There is much confusion amongst the public over the term constructive dismissal. I have heard the term used by employees saying that when there is an actual dismissal they have been constructively dismissed and some businesses are totally surprised that such a concept exists until of course they get their first employment tribunal claim. In legal terms, there is no such claim as “constructive dismissal” it is an unfair dismissal like any other, as employees who resign can still bring an unfair dismissal claim. However, the first question the Tribunal must decide in such a case is whether there has been a dismissal at in accordance with s95(1)(c) of the Employment Rights Act 1996.

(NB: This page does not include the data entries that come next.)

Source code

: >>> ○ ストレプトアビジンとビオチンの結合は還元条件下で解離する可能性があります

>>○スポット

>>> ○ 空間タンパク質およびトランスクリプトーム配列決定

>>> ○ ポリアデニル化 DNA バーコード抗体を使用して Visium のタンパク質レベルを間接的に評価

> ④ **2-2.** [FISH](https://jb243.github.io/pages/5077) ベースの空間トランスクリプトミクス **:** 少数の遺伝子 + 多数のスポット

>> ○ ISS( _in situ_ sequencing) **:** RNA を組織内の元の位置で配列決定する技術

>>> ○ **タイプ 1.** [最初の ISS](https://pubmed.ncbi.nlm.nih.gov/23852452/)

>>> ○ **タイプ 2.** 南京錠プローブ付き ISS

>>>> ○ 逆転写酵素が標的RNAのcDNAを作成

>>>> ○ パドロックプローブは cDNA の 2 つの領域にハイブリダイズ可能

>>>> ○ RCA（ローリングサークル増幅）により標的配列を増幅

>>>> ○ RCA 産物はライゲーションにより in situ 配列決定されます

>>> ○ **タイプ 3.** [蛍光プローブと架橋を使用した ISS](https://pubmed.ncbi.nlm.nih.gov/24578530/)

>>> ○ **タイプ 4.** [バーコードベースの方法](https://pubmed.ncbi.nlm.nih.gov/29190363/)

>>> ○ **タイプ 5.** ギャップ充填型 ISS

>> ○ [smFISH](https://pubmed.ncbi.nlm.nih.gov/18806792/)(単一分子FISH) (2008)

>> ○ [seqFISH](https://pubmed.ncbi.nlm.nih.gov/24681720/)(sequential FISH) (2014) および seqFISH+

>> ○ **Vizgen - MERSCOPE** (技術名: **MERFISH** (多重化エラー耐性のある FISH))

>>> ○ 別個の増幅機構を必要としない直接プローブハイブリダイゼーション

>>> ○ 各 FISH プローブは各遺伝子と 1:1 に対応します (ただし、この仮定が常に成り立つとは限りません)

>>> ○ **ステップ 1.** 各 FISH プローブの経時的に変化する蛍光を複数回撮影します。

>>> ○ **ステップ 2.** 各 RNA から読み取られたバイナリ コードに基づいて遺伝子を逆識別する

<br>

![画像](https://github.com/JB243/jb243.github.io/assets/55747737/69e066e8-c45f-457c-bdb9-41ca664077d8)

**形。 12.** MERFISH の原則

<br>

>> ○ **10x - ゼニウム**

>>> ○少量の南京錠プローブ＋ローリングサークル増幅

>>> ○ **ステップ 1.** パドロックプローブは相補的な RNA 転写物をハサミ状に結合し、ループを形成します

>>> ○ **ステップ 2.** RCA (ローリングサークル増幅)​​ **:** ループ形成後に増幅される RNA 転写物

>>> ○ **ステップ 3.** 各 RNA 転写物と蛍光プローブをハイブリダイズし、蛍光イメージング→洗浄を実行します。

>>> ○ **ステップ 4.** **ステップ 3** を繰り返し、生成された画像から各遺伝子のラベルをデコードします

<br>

“Constructive dismissal” is commonly used to describe a case whether the employee resigns in response to their employer’s conduct in breach of a critical term of their contract making it a resignation in response to a repudiatory breach. The term breached can be an express or an implied term. Express terms are those agreed between the parties and breaching one of these fundamental terms could result in a claim for unfair dismissal. For example deciding unilaterally to cut the employee’s pay by 50% or withholding payment altogether. Implied terms are those that are implied into a contract whether through custom and practice or law to give operation to the contract. One example often cited is a breach of the implied term of mutual trust and confidence.
In order for such a claim for unfair dismissal to succeed, the employee must show that the employer was in repudiatory breach of the employment contract, the employee resigned in response to that breach and that he did so promptly. Having another job to go to (particularly in the current climate) does not preclude a claim providing the employer’s conduct was the principal or contributory reason for the resignation. Time is of the essence however, and delaying the resignation can result in the employee being seen to affirm the contract i.e. agree the change.
If the claim for “constructive dismissal” succeeds then the Tribunal will assess compensation in the same way as any other unfair dismissal claim in awarding a basic award and then a compensatory award. A claim must be brought within the usual three month time limit from the effective date of termination and the employee must have at least one year’s service (two year’s if employed after 6th April 2012) with some limited exceptions.
As these types of claims carry the extra hurdle of showing there has been a dismissal in the first place, prospects of success are generally lower than an ordinary unfair dismissal case where in 9/10 cases dismissal itself is not in dispute. Statistically more claims fail than succeed when we look at bringing a claim such as this which is why specialist advice is always recommended before you jump or push that employee that bit too far.